TAMARA KEITH: GMAC is critical to both GM and now Chrysler after its finance arm was dissolved in bankruptcy. GMAC financing helps dealers stock their lots and helps consumers buy cars. Bill Visnick is a senior editor at Edmunds Auto Observer.

BILL VISNICK: Car dealers need GMAC to be able to extend that financing to the customers who are coming in to the dealerships because nobody can afford to turn away a customer, a live prospect in the dealership right now.

The stress tests showed GMAC was in big trouble. Federal regulators said GMAC needed to raise $11.5 billion in capital and admitted it would probably need government help.

MARYANNE KELLER: Frankly the balance sheet of this finance company is a wreck.

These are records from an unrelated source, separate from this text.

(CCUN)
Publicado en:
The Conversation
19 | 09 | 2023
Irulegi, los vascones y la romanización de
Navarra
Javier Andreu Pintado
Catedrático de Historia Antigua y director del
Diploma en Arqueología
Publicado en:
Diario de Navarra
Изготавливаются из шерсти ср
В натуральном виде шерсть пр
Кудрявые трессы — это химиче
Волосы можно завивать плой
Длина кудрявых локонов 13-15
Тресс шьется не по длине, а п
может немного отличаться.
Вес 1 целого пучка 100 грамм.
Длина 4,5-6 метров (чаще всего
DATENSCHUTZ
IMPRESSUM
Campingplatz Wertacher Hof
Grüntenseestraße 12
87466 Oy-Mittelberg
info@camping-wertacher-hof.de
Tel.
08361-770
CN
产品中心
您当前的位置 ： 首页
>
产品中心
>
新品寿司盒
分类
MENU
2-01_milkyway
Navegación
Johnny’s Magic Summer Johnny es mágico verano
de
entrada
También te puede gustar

Maryanne Keller is an independent automotive analyst.

KELLER: So I’m sure that this money is going to be used to help facilitate some great big end of model year blowout sale.

Complete with too-good-to-be-true auto finance deals. But imagine being the Ford dealer across the street. Keller says carmakers that haven’t gotten government help could be at a real disadvantage.

KELLER: They have to fund their dealers, they have to fund their consumers. And they are going to be competing against two government-controlled entities where it seems that money in any amount is no object.

Money… no object. Hmmm. That’s starting to sound familiar.

In Washington, I’m Tamara Keith for Marketplace.